* Start Selection *

St Ives – An Emmet’s Eye View
There aren’t many pictures in this bit. This is because a) I didn’t have my camera with me when I should have done, and b) final contract negotiations to do this piece were only completed late on Friday in the Union, just before our early departure on Saturday morning. Things were further delayed by the disappearance of one of the Shauns, whose hoofmark was required on the cheque. It later transpired that after four pints of Doom Bar he’d gone off down Fore Street looking for a Welshman.
We were in St Ives for a few days in late September, entirely of our own volition. It’s probably true to say that most of the poor buggers working the bars, tables, slave pits etc, having been there since June, would go along with Elvis Costello – “I would rather be anywhere else but here today” , so I think it’s only fair to cut them a bit of slack. Fair but unlikely, in some cases.
In case you’ve got this far and are wondering what the footnotes are doing here, all will be explained in the preface at the end.
I am sure that Jelly’s research has always been of the highest standard. However, it seems that the original name for St Ives was not St Eia, but St Ia, (See board outside the Catholic church on Tregenna Hill). The only reason I bring this minor quibble to the surface is that it means I can now refer (passim) to the much loved tourists and visitors as emmets and to the local inhabitants as ians. That was worth waiting for, wasn’t it?
Following the shocking revelation of the red spotted calves in No Bed of Roses, for anyone who is the slightest bit interested I can exclusively reveal another tantalising glimpse of the Vile anatomy.
Eating Out in St Ives
“Norma, I’m just popping out for a Currie” – John Major
If you were of a suspicious turn of mind, you might think that there existed in St Ives a secret society dedicated to ethnically cleansing the town of emmets by luring them into “restaurants” and then leaving them there to starve to death. This is the only reason I can think of to explain the crowds of poor souls forced onto The Wharf to fight for their pasties with hordes of gulls. That, or the ians reckon it’s the nearest they’ll get to throwing Christians to the lions.
St Ives is full of eateries, from the achingly trendy to something rather the
opposite. As we were simply aching,
we tended to avoid the former. We tried seven places in our five days in St Ives.
It’s not that we’re greedy or anything, it’s just that two of them
said they could get us a table in March. 2005.
So, here goes….

* End Selection *
* Start Records *

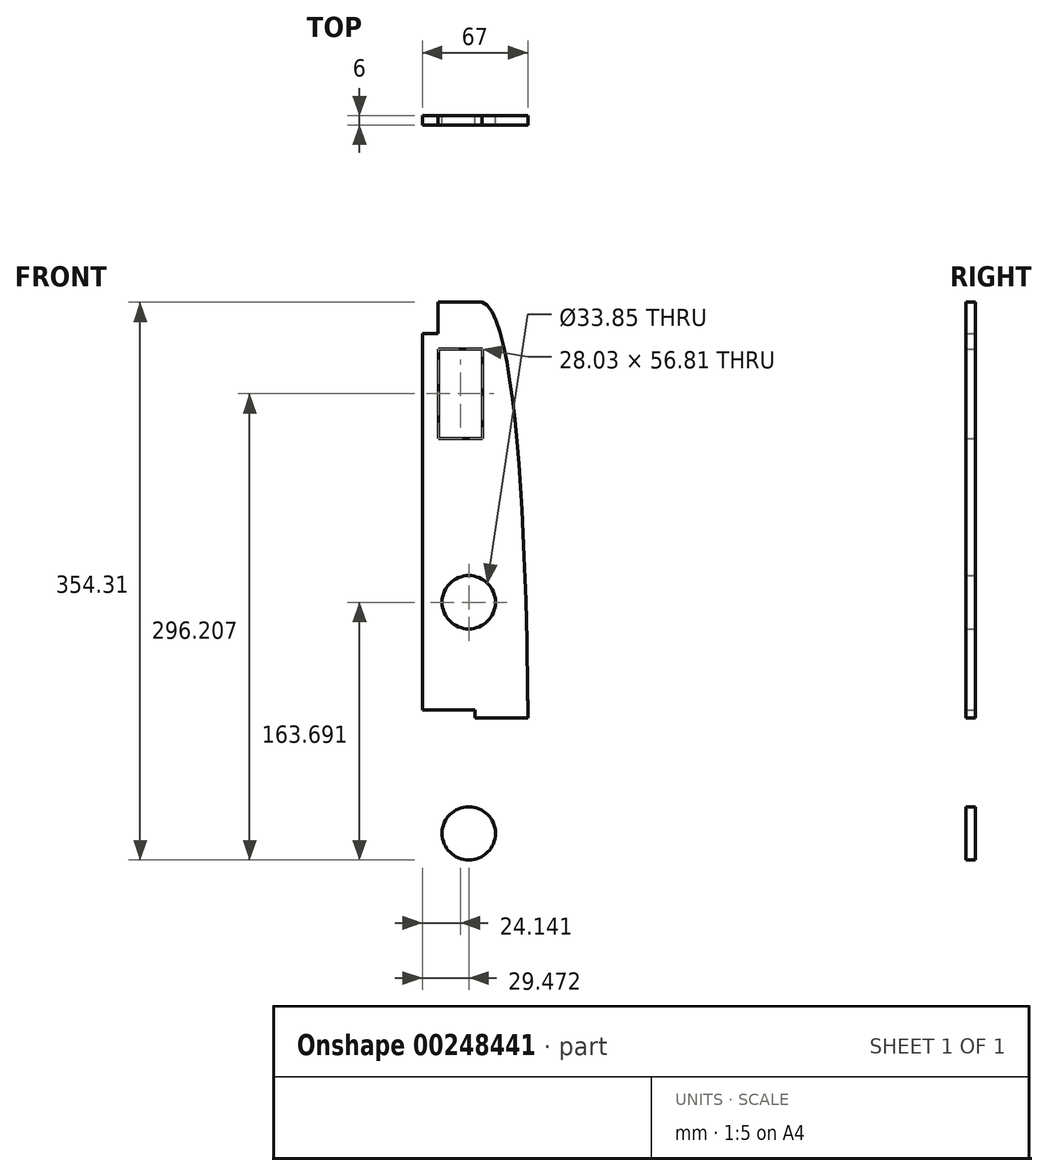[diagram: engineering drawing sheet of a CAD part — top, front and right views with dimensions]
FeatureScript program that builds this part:
annotation { "Feature Type Name" : "Feature", "Feature Type Description" : "" }
export const myFeature = defineFeature(function(context is Context, id is Id, definition is map)
    precondition{}
    {
        {
            var Q0;
            Q0=qCreatedBy(makeId("Front.planeOp"),FACE);
            var sketch = newSketch(context, id + "F0", { "sketchPlane" : qUnion([Q0])});
            skLineSegment(sketch, "E0.top", {"start": v(210.27, 259) * mm, "end": v(153.35, 259) * mm});
            skFitSpline(sketch, "E1", {"points": [v(181.35, 259) * mm, v(210.35, -5) * mm], "startDerivative": vector(86.73, -24) * mm, "endDerivative": vector(0.27, -3.02) * mm});
            skLineSegment(sketch, "E2", {"start": v(210.35, -5) * mm, "end": v(143.35, -5) * mm});
            skLineSegment(sketch, "E3", {"start": v(210.27, 259) * mm, "end": v(210.27, -4) * mm});
            skLineSegment(sketch, "E4.bottom", {"start": v(181.5, 229.3) * mm, "end": v(153.48, 229.3) * mm});
            skLineSegment(sketch, "E4.top", {"start": v(181.5, 172.5) * mm, "end": v(153.48, 172.5) * mm});
            skLineSegment(sketch, "E4.left", {"start": v(181.5, 229.3) * mm, "end": v(181.5, 172.5) * mm});
            skLineSegment(sketch, "E4.right", {"start": v(153.48, 229.3) * mm, "end": v(153.48, 172.5) * mm});
            skCircle(sketch, "E5", {"center": v(172.82, 68.38) * mm, "radius": 16.93 * mm});
            skCircle(sketch, "E6.MirrorC", {"center": v(172.82, -78.38) * mm, "radius": 16.93 * mm});
            skLineSegment(sketch, "E7.MirrorCS", {"start": v(181.5, -239.3) * mm, "end": v(181.5, -182.5) * mm});
            skLineSegment(sketch, "E8.MirrorCS", {"start": v(210.27, -269) * mm, "end": v(210.27, -6) * mm});
            skLineSegment(sketch, "E9.MirrorCS", {"start": v(181.5, -239.3) * mm, "end": v(153.48, -239.3) * mm});
            skLineSegment(sketch, "E10.MirrorCS", {"start": v(210.27, -269) * mm, "end": v(153.35, -269) * mm});
            skFitSpline(sketch, "E11.MirrorCS", {"points": [v(181.35, -269) * mm, v(210.35, -5) * mm], "startDerivative": vector(86.73, 24) * mm, "endDerivative": vector(0.27, 3.02) * mm});
            skLineSegment(sketch, "E12.MirrorCS", {"start": v(153.48, -239.3) * mm, "end": v(153.48, -182.5) * mm});
            skLineSegment(sketch, "E13.MirrorCS", {"start": v(181.5, -182.5) * mm, "end": v(153.48, -182.5) * mm});
            skLineSegment(sketch, "E14", {"start": v(176.85, -5) * mm, "end": v(176.85, 0) * mm});
            skLineSegment(sketch, "E15", {"start": v(176.85, -5) * mm, "end": v(176.85, -10) * mm});
            skLineSegment(sketch, "E16", {"start": v(176.85, 0) * mm, "end": v(143.35, 0) * mm});
            skLineSegment(sketch, "E17", {"start": v(176.85, -10) * mm, "end": v(143.35, -10) * mm});
            skLineSegment(sketch, "E18", {"start": v(153.35, 259) * mm, "end": v(153.35, 239) * mm});
            skLineSegment(sketch, "E19", {"start": v(153.35, 239) * mm, "end": v(143.35, 239) * mm});
            skLineSegment(sketch, "E20", {"start": v(153.35, 259) * mm, "end": v(181.35, 259) * mm});
            skLineSegment(sketch, "E21", {"start": v(143.35, 239) * mm, "end": v(143.35, 239) * mm});
            skLineSegment(sketch, "E22", {"start": v(143.35, 239) * mm, "end": v(143.35, 0) * mm});
            skLineSegment(sketch, "E23.MirrorCS", {"start": v(153.35, -269) * mm, "end": v(153.35, -249) * mm});
            skLineSegment(sketch, "E24.MirrorCS", {"start": v(153.35, -249) * mm, "end": v(143.35, -249) * mm});
            skLineSegment(sketch, "E25", {"start": v(153.35, -269) * mm, "end": v(181.35, -269) * mm});
            skLineSegment(sketch, "E26", {"start": v(143.35, -249) * mm, "end": v(143.35, -5) * mm});
            skSolve(sketch);
        }
        {
            var Q0;
            {var subQ3=sQuery(id+"F0.wireOp",EDGE,"22ec6738-759d-4b5e-af14-6f44bb41974b");Q0=makeQuery(id+"F0.imprint","IMPRINT",FACE,{"disambiguationData":[TD([[makeQuery(id+"F0.imprint","IMPRINT",EDGE,{"derivedFrom":subQ3}),-1.0]])]});}
            var Q1;
            Q1=makeQuery(id+"F0.imprint","IMPRINT",FACE,{"disambiguationData":[TD([[makeQuery(id+"F0.imprint","IMPRINT",EDGE,{"derivedFrom":sQuery(id+"F0.wireOp",EDGE,"E6.MirrorC")}),1.0]])]});
            var Q2;
            Q2=makeQuery(id+"F0.imprint","IMPRINT",FACE,{"disambiguationData":[TD([[makeQuery(id+"F0.imprint","IMPRINT",EDGE,{"derivedFrom":sQuery(id+"F0.wireOp",EDGE,"E4.bottom")}),-1.0]])]});
            extrude(context, id + "F1", {"entities" : qUnion([Q0, Q1, Q2]), "depth" : 6 * mm});
        }
    });
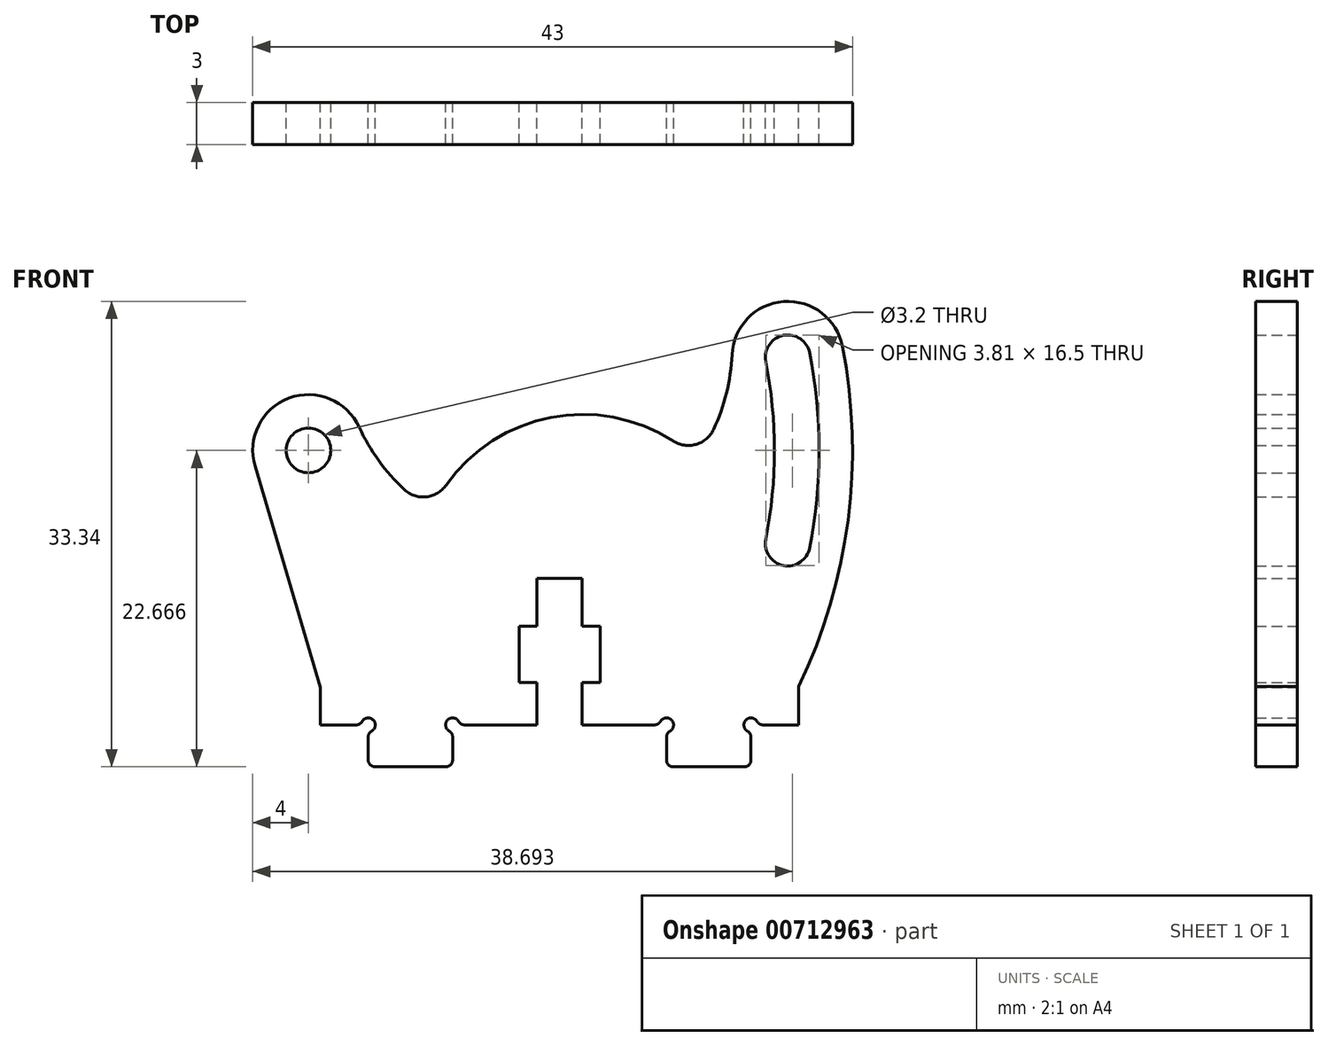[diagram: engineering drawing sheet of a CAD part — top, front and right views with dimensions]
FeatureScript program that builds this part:
annotation { "Feature Type Name" : "Feature", "Feature Type Description" : "" }
export const myFeature = defineFeature(function(context is Context, id is Id, definition is map)
    precondition{}
    {
        {
            var Q0;
            Q0=qCreatedBy(makeId("Front.planeOp"),FACE);
            var sketch = newSketch(context, id + "F0", { "sketchPlane" : qUnion([Q0])});
            skArc(sketch, "E0", {"start": v(-13.86, 7.66) * mm, "mid": v(-12.47, 5.26) * mm, "end": v(-10.63, 3.19) * mm});
            skArc(sketch, "E1", {"start": v(-13.86, 7.66) * mm, "mid": v(-18.9, 9.74) * mm, "end": v(-21.34, 4.86) * mm});
            skLineSegment(sketch, "E2", {"start": v(-21.34, 4.86) * mm, "end": v(-16.65, -11) * mm});
            skLineSegment(sketch, "E3", {"start": v(-16.65, -11) * mm, "end": v(-16.65, -13.67) * mm});
            skLineSegment(sketch, "E4", {"start": v(-16.65, -13.67) * mm, "end": v(-14.1, -13.67) * mm});
            skArc(sketch, "E5", {"start": v(-14.1, -13.67) * mm, "mid": v(-13.84, -13.6) * mm, "end": v(-13.66, -13.42) * mm});
            skArc(sketch, "E6", {"start": v(-12.97, -14.11) * mm, "mid": v(-12.86, -13.32) * mm, "end": v(-13.66, -13.42) * mm});
            skArc(sketch, "E7", {"start": v(-12.97, -14.11) * mm, "mid": v(-13.15, -14.3) * mm, "end": v(-13.22, -14.55) * mm});
            skLineSegment(sketch, "E8", {"start": v(-13.22, -14.55) * mm, "end": v(-13.22, -16.17) * mm});
            skArc(sketch, "E9", {"start": v(-13.22, -16.17) * mm, "mid": v(-13.07, -16.53) * mm, "end": v(-12.72, -16.67) * mm});
            skLineSegment(sketch, "E10", {"start": v(-12.72, -16.67) * mm, "end": v(-7.67, -16.67) * mm});
            skArc(sketch, "E11", {"start": v(-7.67, -16.67) * mm, "mid": v(-7.31, -16.53) * mm, "end": v(-7.17, -16.17) * mm});
            skLineSegment(sketch, "E12", {"start": v(-7.17, -16.17) * mm, "end": v(-7.17, -14.55) * mm});
            skArc(sketch, "E13", {"start": v(-7.17, -14.55) * mm, "mid": v(-7.23, -14.3) * mm, "end": v(-7.42, -14.11) * mm});
            skArc(sketch, "E14", {"start": v(-6.73, -13.42) * mm, "mid": v(-7.52, -13.32) * mm, "end": v(-7.42, -14.11) * mm});
            skArc(sketch, "E15", {"start": v(-6.73, -13.42) * mm, "mid": v(-6.54, -13.6) * mm, "end": v(-6.3, -13.67) * mm});
            skLineSegment(sketch, "E16", {"start": v(-6.3, -13.67) * mm, "end": v(-1.11, -13.67) * mm});
            skLineSegment(sketch, "E17", {"start": v(-1.11, -13.67) * mm, "end": v(-1.11, -10.65) * mm});
            skLineSegment(sketch, "E18", {"start": v(-1.11, -10.65) * mm, "end": v(-2.4, -10.65) * mm});
            skLineSegment(sketch, "E19", {"start": v(-2.4, -10.65) * mm, "end": v(-2.4, -6.61) * mm});
            skLineSegment(sketch, "E20", {"start": v(-2.4, -6.61) * mm, "end": v(-1.11, -6.61) * mm});
            skLineSegment(sketch, "E21", {"start": v(-1.11, -6.61) * mm, "end": v(-1.11, -3.17) * mm});
            skLineSegment(sketch, "E22", {"start": v(-1.11, -3.17) * mm, "end": v(2.11, -3.17) * mm});
            skLineSegment(sketch, "E23", {"start": v(2.11, -3.17) * mm, "end": v(2.11, -6.61) * mm});
            skLineSegment(sketch, "E24", {"start": v(2.11, -6.61) * mm, "end": v(3.4, -6.61) * mm});
            skLineSegment(sketch, "E25", {"start": v(3.4, -6.61) * mm, "end": v(3.4, -10.65) * mm});
            skLineSegment(sketch, "E26", {"start": v(3.4, -10.65) * mm, "end": v(2.11, -10.65) * mm});
            skLineSegment(sketch, "E27", {"start": v(2.11, -10.65) * mm, "end": v(2.11, -13.67) * mm});
            skLineSegment(sketch, "E28", {"start": v(2.11, -13.67) * mm, "end": v(7.3, -13.67) * mm});
            skArc(sketch, "E29", {"start": v(7.3, -13.67) * mm, "mid": v(7.54, -13.6) * mm, "end": v(7.73, -13.42) * mm});
            skArc(sketch, "E30", {"start": v(8.42, -14.11) * mm, "mid": v(8.52, -13.32) * mm, "end": v(7.73, -13.42) * mm});
            skArc(sketch, "E31", {"start": v(8.42, -14.11) * mm, "mid": v(8.23, -14.3) * mm, "end": v(8.17, -14.55) * mm});
            skLineSegment(sketch, "E32", {"start": v(8.17, -14.55) * mm, "end": v(8.17, -16.17) * mm});
            skArc(sketch, "E33", {"start": v(8.17, -16.17) * mm, "mid": v(8.31, -16.53) * mm, "end": v(8.67, -16.67) * mm});
            skLineSegment(sketch, "E34", {"start": v(8.67, -16.67) * mm, "end": v(13.72, -16.67) * mm});
            skArc(sketch, "E35", {"start": v(13.72, -16.67) * mm, "mid": v(14.07, -16.53) * mm, "end": v(14.22, -16.17) * mm});
            skLineSegment(sketch, "E36", {"start": v(14.22, -16.17) * mm, "end": v(14.22, -14.55) * mm});
            skArc(sketch, "E37", {"start": v(14.22, -14.55) * mm, "mid": v(14.15, -14.3) * mm, "end": v(13.97, -14.11) * mm});
            skArc(sketch, "E38", {"start": v(14.66, -13.42) * mm, "mid": v(13.86, -13.32) * mm, "end": v(13.97, -14.11) * mm});
            skArc(sketch, "E39", {"start": v(14.66, -13.42) * mm, "mid": v(14.84, -13.6) * mm, "end": v(15.1, -13.67) * mm});
            skLineSegment(sketch, "E40", {"start": v(15.1, -13.67) * mm, "end": v(17.65, -13.67) * mm});
            skLineSegment(sketch, "E41", {"start": v(17.65, -13.67) * mm, "end": v(17.65, -11) * mm});
            skArc(sketch, "E42", {"start": v(17.65, -11) * mm, "mid": v(17.65, -10.95) * mm, "end": v(17.65, -10.9) * mm});
            skLineSegment(sketch, "E43", {"start": v(17.65, -10.9) * mm, "end": v(17.65, -10.9) * mm});
            skArc(sketch, "E44", {"start": v(17.65, -10.9) * mm, "mid": v(21.18, 1.01) * mm, "end": v(20.78, 13.44) * mm});
            skArc(sketch, "E45", {"start": v(20.78, 13.44) * mm, "mid": v(16.56, 16.66) * mm, "end": v(12.86, 12.85) * mm});
            skArc(sketch, "E46", {"start": v(11.54, 7.5) * mm, "mid": v(12.46, 10.1) * mm, "end": v(12.86, 12.85) * mm});
            skArc(sketch, "E47", {"start": v(8.65, 6.67) * mm, "mid": v(10.28, 6.43) * mm, "end": v(11.54, 7.5) * mm});
            skArc(sketch, "E48", {"start": v(8.65, 6.67) * mm, "mid": v(-0.13, 8.35) * mm, "end": v(-7.64, 3.5) * mm});
            skArc(sketch, "E49", {"start": v(-10.63, 3.19) * mm, "mid": v(-9.06, 2.67) * mm, "end": v(-7.64, 3.5) * mm});
            skArc(sketch, "E50", {"start": v(18.43, -0.99) * mm, "mid": v(19.1, 6) * mm, "end": v(18.43, 12.98) * mm});
            skArc(sketch, "E51", {"start": v(15.29, -0.38) * mm, "mid": v(16.55, -2.25) * mm, "end": v(18.43, -0.99) * mm});
            skArc(sketch, "E52", {"start": v(15.29, -0.38) * mm, "mid": v(15.9, 6) * mm, "end": v(15.29, 12.37) * mm});
            skArc(sketch, "E53", {"start": v(18.43, 12.98) * mm, "mid": v(16.55, 14.24) * mm, "end": v(15.29, 12.37) * mm});
            skCircle(sketch, "E54", {"center": v(-17.5, 6) * mm, "radius": 1.6 * mm});
            skLineSegment(sketch, "E55", {"start": v(0.5, -3.17) * mm, "end": v(0.5, -17.13) * mm, "construction": true});
            skSolve(sketch);
        }
        {
            var Q0;
            Q0=qSketchRegion(id+"F0",true);
            extrude(context, id + "F1", {"entities" : qUnion([Q0]), "depth" : 3 * mm, "offsetDistance" : 25 * mm});
        }
    });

* End Records *

* Brief 1
According to the St Ives piece, what was the original name for St Ives?
* Brief 2
Reproduce the stretch of the St Ives piece from "I am sure that" through "for, wasn’t it?".

* Task result 1
St Ia.

* Task result 2
I am sure that Jelly’s research has always been of the highest standard. However, it seems that the original name for St Ives was not St Eia, but St Ia, (See board outside the Catholic church on Tregenna Hill). The only reason I bring this minor quibble to the surface is that it means I can now refer (passim) to the much loved tourists and visitors as emmets and to the local inhabitants as ians. That was worth waiting for, wasn’t it?